In der dritten Abteilung wird nicht nur auf die Regionalsprachen innerhalb Frankreichs eingegangen, etwa auf das Bretonische und das Picardische, sondern auch auf die Situation von Autoren in den Antillen zwischen dem Französischen und dem Kreolischen. In der vierten geht es um Grenzsituationen, in denen sich Autoren in Afrika oder Südamerika befinden können wie der bereits erwähnte Ngugi Wa Thiong’o, der sich für die Rückkehr zu den autochthonen Sprachen einsetzt, während Chinua Achebe meint, die afrikanischen Autoren sollten sich kritisch die europäischen Sprachen aneignen. In der fünften Abteilung entdeckt man unter anderem ein Schlüsselwerk der indischen Literatur, den Roman Kanthapuro (1938) von Raja Rao, der die Ideen Gandhis während der Kämpfe für die Unabhängigkeit vertritt. Das Werk konnte erst nach zähen Verhandlungen mit den Verlegern erscheinen, die sich zwar durchaus mit dem Inhalt, nicht aber mit der Form abfinden konnten. Aber man erfährt auch viel über die Rolle der Mündlichkeit in der Literatur der australischen Aborigines, die des Kalypso in der englischsprachigen Literatur Trinidads oder die der Ironie und der Parodie bei den französischsprachigen Autoren des Maghreb. Im sechsten und letzten Abschnitt findet man Beiträge über zeitgenössische Autoren wie Agota Kristof und Anna Kim, aber auch zu historischen Figuren wie Prévost und Fénelon.

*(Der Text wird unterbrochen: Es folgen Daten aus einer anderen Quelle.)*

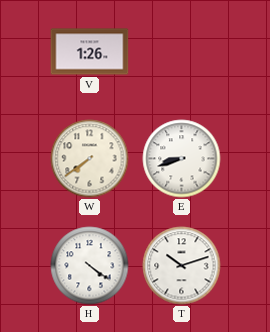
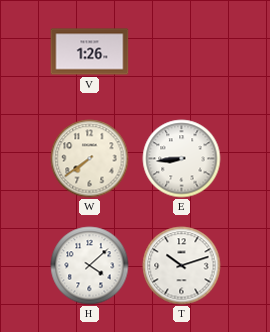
E: 8:42 -> 8:44
H: 4:21 -> 4:08
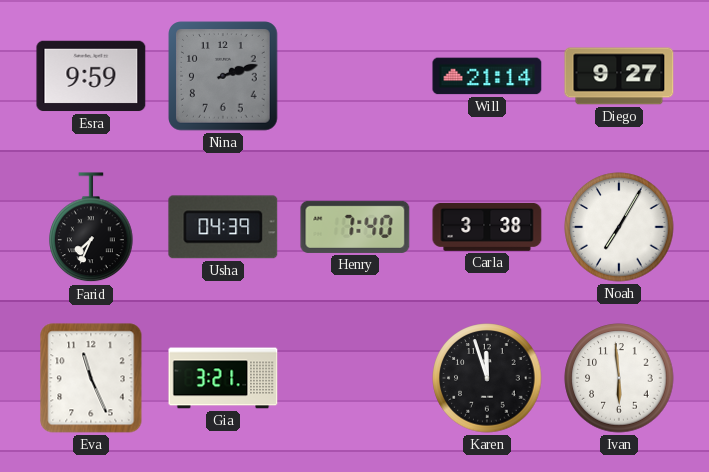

Das Angebot ist groß und vor allem geographisch weit gefächert. Der westliche Kanon, gegen den schon im Frühjahr 1988 die Studenten in Stanford protestierten (»Hey, hey, ho, ho, Western culture s’got to go«) wird radikal geöffnet. Ein Blick auf das Inhaltsverzeichnis ist wie eine Reise um die Welt – eine stimulierende Einladung, die vergleichende Literaturwissenschaft neu aufzubauen. Die Problematik der gewählten und geretteten Sprache erweist sich als ein exzellenter Zugang.